Nein. Denn erstens brauchen Demokratie – und auch Wissenschaft – unbedingt den Dissens. Wer kann seine Stimme mit welchem Gewicht in den Diskurs werfen? Wer wird gehört – und wer wird sozial geächtet? Zweitens deutet bei genauerer Betrachtung vieles nicht unbedingt darauf hin, dass das neoliberale Paradigma tatsächlich an Kraft verliert. Dem kapitalistischen Ausbeutungssystem nämlich scheinen weder das Virus noch die staatlichen Maßnahmen ernsthaft auf die Pelle zu rücken: Konsumtempel blieben lange offen, während Museen geschlossen wurden. In Fabriken wird weiter im Akkord gearbeitet, obwohl Menschen ihr Privatleben immer weiter einschränken müssen und sich immer weniger nah kommen. Bahnen und Busse sind voll, im Fußball geht der Kommerz eben ohne Zuschauer weiter – und auf die Ausbeutung der Natur oder des Globalen Südens sind gerade noch weniger europäische Augen gerichtet. Die Lasten der Krise sind enorm ungleich verteilt – und die Ungleichheit wird in Zukunft vermutlich noch größer.

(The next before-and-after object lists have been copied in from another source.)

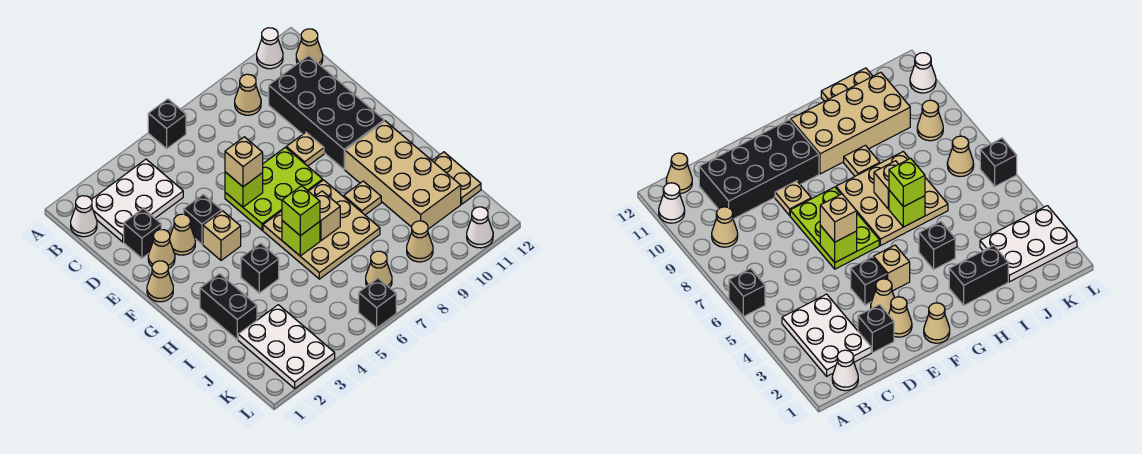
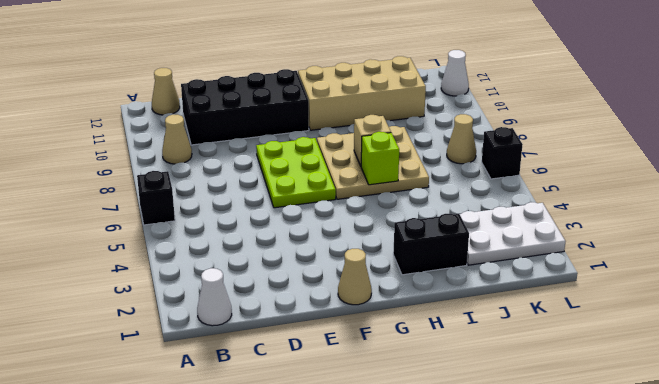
none -> white cone A11 level 1
none -> white plate B2:C4 level 1
none -> black brick D2 level 1
none -> tan cone E2 level 1

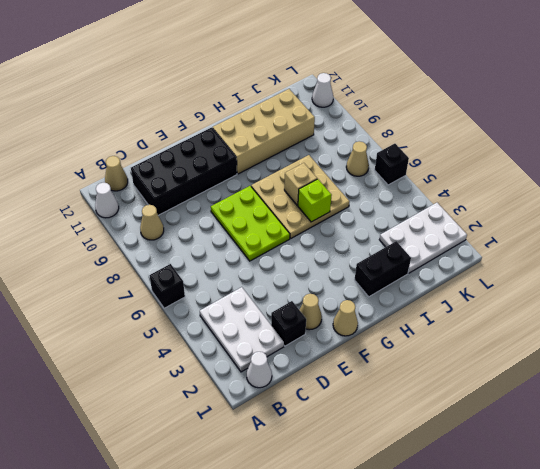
none -> tan cone E3 level 1
none -> black brick E4 level 1
none -> tan plate E9 level 1
none -> tan brick F4 level 1

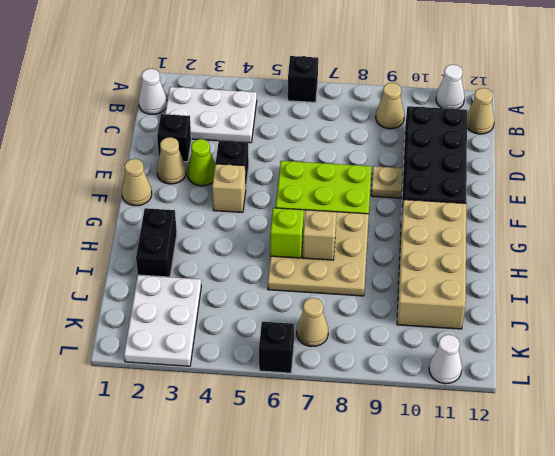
lime cone E3 level 1 -> tan cone E3 level 1
none -> black brick H4 level 1
none -> tan plate H9 level 1
none -> tan plate I12:J12 level 1
none -> tan cone K9 level 1

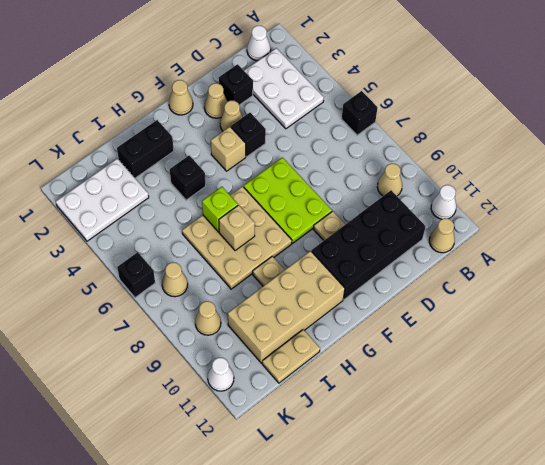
none -> lime brick E6 level 2
none -> tan brick E6 level 3
none -> lime brick H6 level 3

Angela Merkel hatte es ja Anfang Oktober selbst formuliert: „Priorität hat für mich, dass unsere Wirtschaft sich bald wieder erholen kann und dass unsere Arbeitsplätze sicher sind und neue entstehen.“ Letztlich bleibt also zu befürchten, dass das neoliberale Narrativ gar nicht so sehr an Boden verliert, sondern dass es vor allem dem Teil der Freiheit an den Kragen geht, der den Kapitalinteressen vielleicht ohnehin eher im Wege steht: der politischen und persönlichen Freiheit.

Timo Reuter arbeitet als freier Journalist in Frankfurt am Main. Er ist Autor der Bücher Warten. Eine verlernte Kunst und Das bedingungslose Grundeinkommen als liberaler Entwurf. Philosophische Argumente für mehr Gerechtigkeit.